__Extracted records__
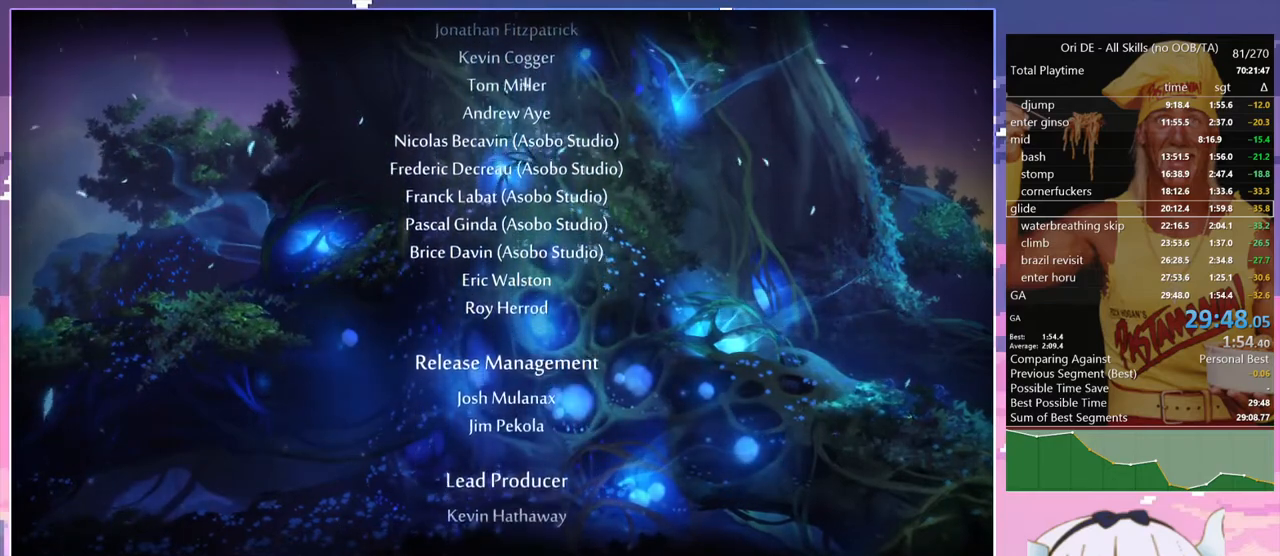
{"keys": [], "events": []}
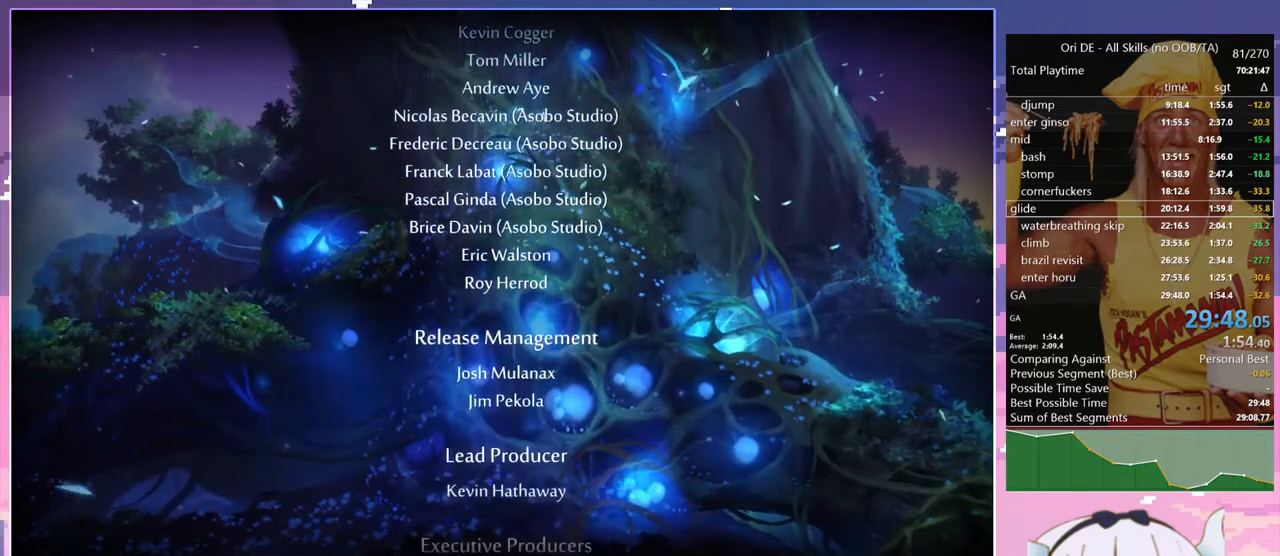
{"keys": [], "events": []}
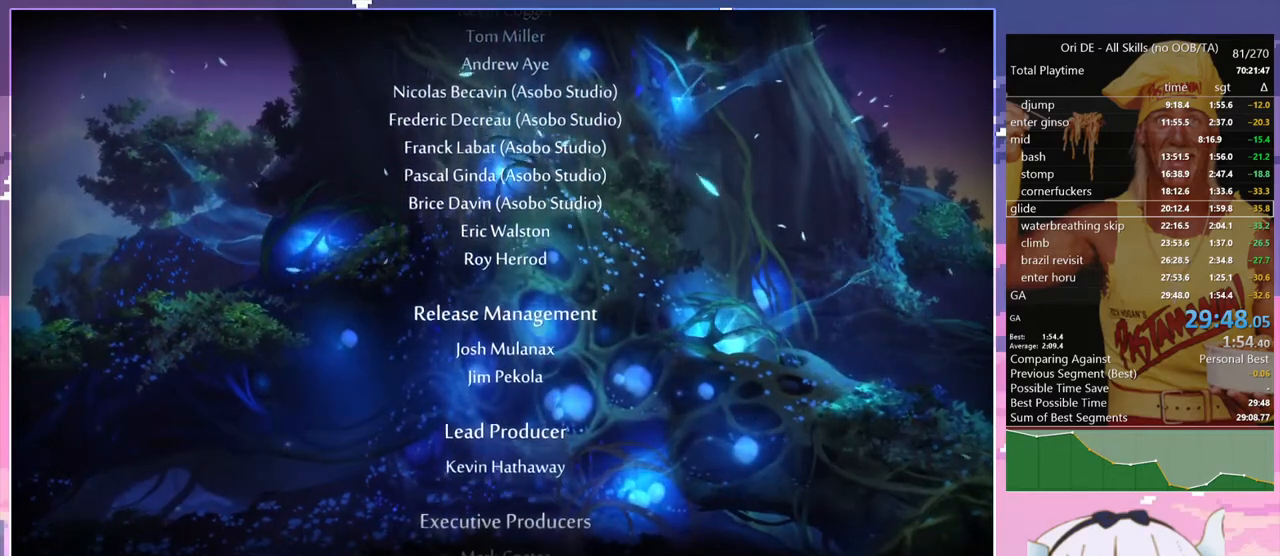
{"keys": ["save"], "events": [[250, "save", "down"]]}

==

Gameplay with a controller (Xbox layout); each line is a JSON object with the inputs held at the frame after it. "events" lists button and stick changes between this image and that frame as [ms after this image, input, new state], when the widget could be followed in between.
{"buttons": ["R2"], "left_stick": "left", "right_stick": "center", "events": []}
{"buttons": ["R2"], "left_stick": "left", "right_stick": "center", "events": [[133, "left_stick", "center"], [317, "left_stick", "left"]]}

__Task statement__
Could you find every line in the records above that has the string "buttons" and copy it?

__Solution for this exercise__
{"buttons": ["R2"], "left_stick": "left", "right_stick": "center", "events": []}
{"buttons": ["R2"], "left_stick": "left", "right_stick": "center", "events": [[133, "left_stick", "center"], [317, "left_stick", "left"]]}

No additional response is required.